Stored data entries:
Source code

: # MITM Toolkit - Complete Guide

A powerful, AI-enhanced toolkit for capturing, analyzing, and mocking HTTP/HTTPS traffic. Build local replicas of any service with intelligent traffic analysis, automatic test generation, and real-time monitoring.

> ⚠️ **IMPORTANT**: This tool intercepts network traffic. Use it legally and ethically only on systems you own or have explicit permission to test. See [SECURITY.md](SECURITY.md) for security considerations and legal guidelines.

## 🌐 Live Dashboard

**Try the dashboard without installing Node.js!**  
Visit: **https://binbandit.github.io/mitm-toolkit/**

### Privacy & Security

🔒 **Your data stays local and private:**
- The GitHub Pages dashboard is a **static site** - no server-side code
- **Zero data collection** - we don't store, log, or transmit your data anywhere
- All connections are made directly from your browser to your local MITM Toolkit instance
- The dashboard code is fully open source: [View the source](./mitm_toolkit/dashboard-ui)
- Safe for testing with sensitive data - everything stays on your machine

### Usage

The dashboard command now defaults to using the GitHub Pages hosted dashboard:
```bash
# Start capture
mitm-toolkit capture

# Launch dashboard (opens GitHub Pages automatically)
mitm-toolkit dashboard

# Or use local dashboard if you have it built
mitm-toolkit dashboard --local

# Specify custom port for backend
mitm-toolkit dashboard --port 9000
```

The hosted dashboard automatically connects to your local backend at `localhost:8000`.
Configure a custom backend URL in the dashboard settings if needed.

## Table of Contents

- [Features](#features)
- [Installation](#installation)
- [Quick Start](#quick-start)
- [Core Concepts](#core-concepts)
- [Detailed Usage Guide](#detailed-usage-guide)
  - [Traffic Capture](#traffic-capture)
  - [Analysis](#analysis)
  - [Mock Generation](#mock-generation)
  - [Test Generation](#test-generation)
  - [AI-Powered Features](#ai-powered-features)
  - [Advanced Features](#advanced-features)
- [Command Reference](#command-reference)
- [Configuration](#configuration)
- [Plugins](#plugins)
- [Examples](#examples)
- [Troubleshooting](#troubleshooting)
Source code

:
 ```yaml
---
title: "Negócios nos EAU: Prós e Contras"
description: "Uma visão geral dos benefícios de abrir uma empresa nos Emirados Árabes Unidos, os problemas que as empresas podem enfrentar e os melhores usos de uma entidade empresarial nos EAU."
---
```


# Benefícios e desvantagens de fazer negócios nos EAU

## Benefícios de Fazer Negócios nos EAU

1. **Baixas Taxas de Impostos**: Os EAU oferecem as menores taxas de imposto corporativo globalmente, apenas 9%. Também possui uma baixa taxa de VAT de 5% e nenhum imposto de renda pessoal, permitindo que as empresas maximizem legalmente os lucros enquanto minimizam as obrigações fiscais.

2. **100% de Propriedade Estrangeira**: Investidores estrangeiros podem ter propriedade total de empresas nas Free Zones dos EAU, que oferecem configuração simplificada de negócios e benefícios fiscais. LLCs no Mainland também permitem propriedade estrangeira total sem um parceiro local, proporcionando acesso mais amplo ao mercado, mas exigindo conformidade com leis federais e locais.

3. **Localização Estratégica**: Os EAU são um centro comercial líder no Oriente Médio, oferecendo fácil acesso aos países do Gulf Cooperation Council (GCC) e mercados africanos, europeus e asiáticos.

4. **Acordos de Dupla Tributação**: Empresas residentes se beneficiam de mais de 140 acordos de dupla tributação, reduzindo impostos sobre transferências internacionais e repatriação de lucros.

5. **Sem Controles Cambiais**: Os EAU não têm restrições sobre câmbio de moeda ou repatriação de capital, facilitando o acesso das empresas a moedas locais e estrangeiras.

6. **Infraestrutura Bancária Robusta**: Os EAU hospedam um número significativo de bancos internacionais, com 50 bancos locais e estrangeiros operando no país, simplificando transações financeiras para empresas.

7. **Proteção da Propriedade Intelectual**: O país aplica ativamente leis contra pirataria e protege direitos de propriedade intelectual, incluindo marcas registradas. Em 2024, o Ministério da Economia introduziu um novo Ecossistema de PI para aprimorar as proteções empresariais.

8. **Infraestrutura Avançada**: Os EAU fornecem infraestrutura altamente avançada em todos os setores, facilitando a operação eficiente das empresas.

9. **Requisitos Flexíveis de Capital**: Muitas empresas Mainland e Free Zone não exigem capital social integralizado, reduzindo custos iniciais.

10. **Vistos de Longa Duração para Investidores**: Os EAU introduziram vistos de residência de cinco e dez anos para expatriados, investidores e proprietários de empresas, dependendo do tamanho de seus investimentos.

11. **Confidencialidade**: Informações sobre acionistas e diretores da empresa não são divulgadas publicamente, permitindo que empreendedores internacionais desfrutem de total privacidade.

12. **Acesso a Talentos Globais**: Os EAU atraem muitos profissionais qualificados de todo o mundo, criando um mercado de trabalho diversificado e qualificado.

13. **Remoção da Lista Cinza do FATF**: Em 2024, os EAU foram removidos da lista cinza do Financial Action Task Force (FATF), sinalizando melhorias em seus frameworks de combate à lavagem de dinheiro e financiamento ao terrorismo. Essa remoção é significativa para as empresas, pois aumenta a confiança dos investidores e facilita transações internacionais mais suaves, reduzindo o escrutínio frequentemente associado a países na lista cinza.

--

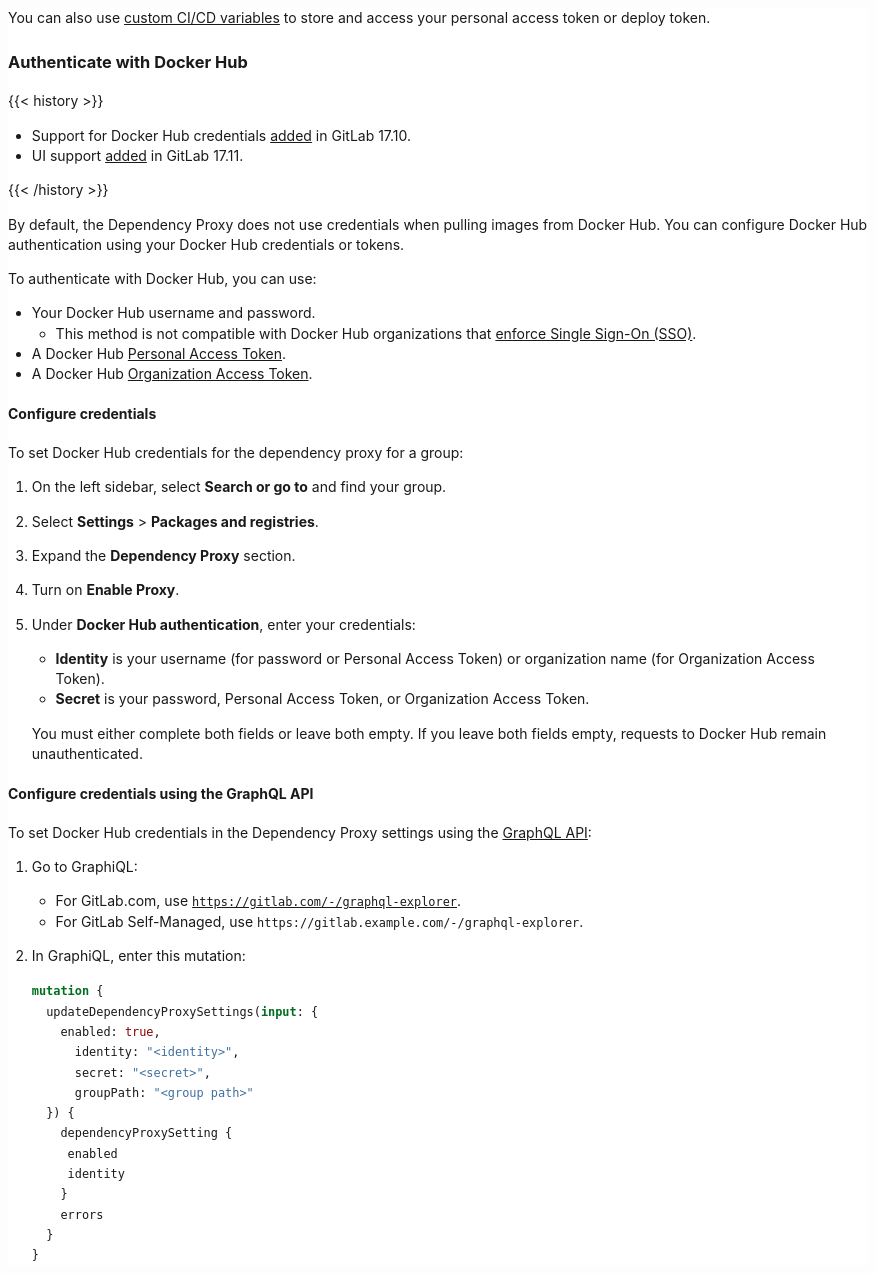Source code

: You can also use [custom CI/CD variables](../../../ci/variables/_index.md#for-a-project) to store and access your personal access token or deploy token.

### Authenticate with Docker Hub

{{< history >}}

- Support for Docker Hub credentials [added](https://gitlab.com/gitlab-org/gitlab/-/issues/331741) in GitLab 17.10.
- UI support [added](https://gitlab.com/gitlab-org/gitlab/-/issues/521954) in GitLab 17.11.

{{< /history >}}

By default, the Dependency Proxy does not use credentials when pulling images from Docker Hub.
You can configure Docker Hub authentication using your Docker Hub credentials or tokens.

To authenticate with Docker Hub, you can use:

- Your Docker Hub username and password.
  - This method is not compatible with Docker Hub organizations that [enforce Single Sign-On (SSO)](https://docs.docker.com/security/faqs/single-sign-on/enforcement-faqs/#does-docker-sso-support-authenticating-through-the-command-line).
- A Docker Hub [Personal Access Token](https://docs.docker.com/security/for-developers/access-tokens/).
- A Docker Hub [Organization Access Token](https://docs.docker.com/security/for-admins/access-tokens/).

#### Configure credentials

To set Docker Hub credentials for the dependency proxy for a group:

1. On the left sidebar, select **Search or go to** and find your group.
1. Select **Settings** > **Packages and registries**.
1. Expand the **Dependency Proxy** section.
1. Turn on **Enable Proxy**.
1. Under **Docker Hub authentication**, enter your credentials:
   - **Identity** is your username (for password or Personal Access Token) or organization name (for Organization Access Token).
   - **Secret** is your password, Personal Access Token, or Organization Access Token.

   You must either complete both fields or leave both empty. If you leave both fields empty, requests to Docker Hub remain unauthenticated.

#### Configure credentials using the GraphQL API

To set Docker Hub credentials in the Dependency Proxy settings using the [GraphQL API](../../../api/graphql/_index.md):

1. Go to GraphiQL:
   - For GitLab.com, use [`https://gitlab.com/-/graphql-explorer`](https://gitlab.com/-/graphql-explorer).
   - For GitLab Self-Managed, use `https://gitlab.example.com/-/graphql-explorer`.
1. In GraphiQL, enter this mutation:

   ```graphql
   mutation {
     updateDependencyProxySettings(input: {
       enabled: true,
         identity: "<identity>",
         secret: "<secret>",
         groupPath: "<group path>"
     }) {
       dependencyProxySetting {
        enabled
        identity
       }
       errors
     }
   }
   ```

Exercise brief: Search the entries for the word "have", then gather every line that has it.

Answer area:
> ⚠️ **IMPORTANT**: This tool intercepts network traffic. Use it legally and ethically only on systems you own or have explicit permission to test. See [SECURITY.md](SECURITY.md) for security considerations and legal guidelines.
# Or use local dashboard if you have it built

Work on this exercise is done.